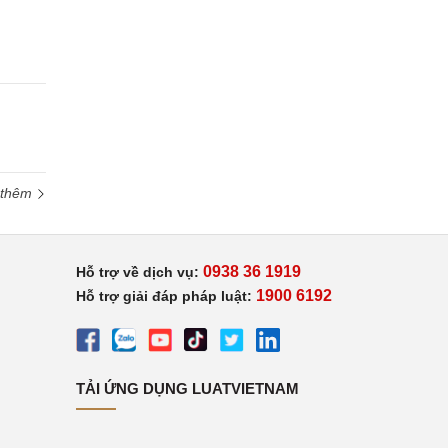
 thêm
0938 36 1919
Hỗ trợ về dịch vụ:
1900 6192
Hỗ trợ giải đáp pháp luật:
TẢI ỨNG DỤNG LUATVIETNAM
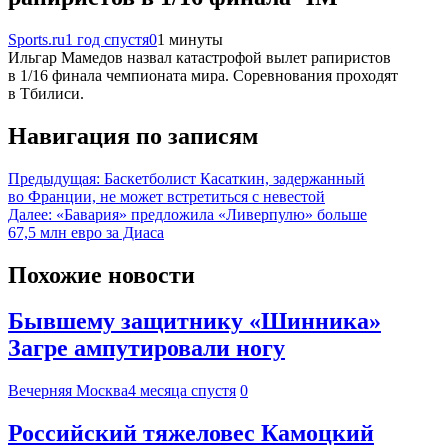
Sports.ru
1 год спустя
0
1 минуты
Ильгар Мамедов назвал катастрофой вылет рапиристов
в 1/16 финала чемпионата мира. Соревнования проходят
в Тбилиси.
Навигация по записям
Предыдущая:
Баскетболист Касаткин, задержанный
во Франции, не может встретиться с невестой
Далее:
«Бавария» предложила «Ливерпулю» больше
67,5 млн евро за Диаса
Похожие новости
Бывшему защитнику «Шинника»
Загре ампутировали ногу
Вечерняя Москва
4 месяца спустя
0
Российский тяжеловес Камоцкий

··········

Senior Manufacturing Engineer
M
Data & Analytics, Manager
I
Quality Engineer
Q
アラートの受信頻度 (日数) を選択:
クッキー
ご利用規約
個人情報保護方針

··········

◆ Exercise details
Above are the records; from them, give again exactly the lines from the one containing "в 1/16 финала" to the one containing "Российский тяжеловес Камоцкий", both lines included, and nothing more.

◆ Finished task
в 1/16 финала чемпионата мира. Соревнования проходят
в Тбилиси.
Навигация по записям
Предыдущая:
Баскетболист Касаткин, задержанный
во Франции, не может встретиться с невестой
Далее:
«Бавария» предложила «Ливерпулю» больше
67,5 млн евро за Диаса
Похожие новости
Бывшему защитнику «Шинника»
Загре ампутировали ногу
Вечерняя Москва
4 месяца спустя
0
Российский тяжеловес Камоцкий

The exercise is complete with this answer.